* [Activity]: Of all the entries below, retype only the lines from the one with "412 127 94.06" through the one with "355 192 50.78", exactly as they appear.
BEGIN Material shown
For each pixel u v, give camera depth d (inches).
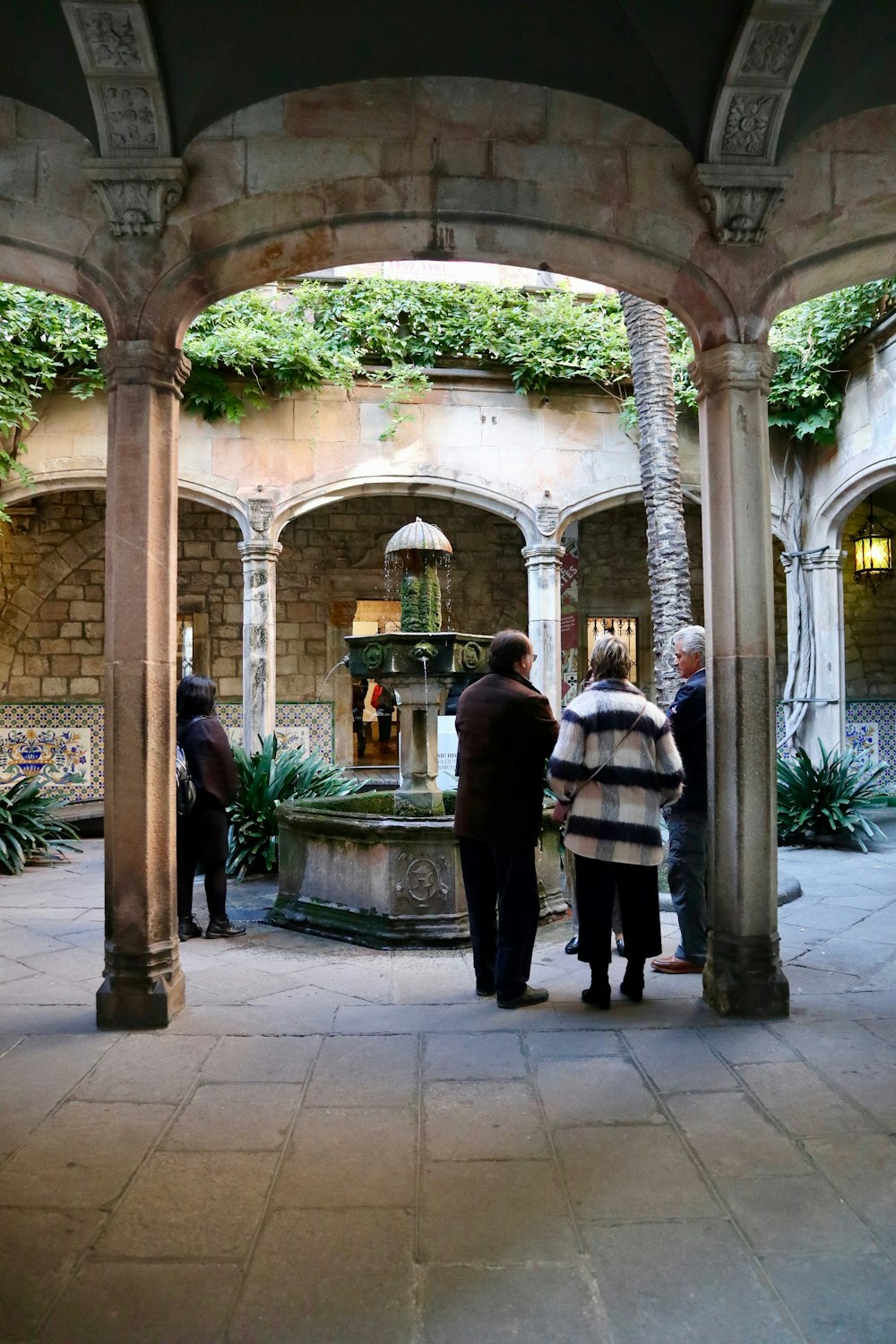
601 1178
END Material shown
BEGIN Material shown
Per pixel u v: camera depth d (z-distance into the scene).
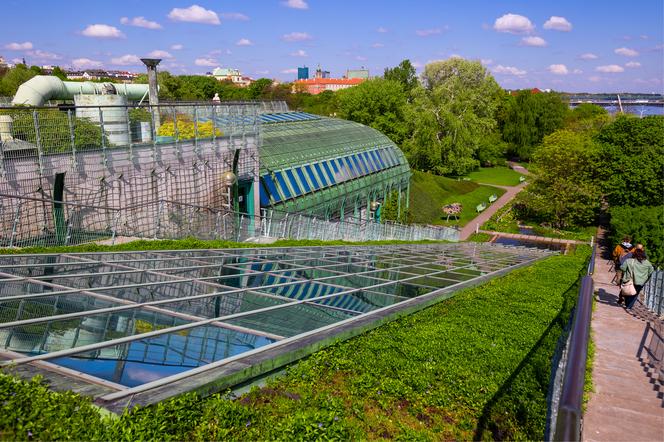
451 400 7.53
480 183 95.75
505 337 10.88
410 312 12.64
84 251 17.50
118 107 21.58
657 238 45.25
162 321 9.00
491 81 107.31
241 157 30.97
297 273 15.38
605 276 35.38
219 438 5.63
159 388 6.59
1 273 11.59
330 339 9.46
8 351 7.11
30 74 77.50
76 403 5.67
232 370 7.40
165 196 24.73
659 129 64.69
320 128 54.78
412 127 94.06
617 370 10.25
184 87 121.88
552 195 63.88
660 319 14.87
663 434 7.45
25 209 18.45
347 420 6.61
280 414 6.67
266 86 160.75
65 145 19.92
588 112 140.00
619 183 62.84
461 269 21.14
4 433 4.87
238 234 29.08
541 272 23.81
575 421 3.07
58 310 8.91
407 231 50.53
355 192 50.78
END Material shown
* [Written answer]:
412 127 94.06
617 370 10.25
184 87 121.88
552 195 63.88
660 319 14.87
663 434 7.45
25 209 18.45
347 420 6.61
280 414 6.67
266 86 160.75
65 145 19.92
588 112 140.00
619 183 62.84
461 269 21.14
4 433 4.87
238 234 29.08
541 272 23.81
575 421 3.07
58 310 8.91
407 231 50.53
355 192 50.78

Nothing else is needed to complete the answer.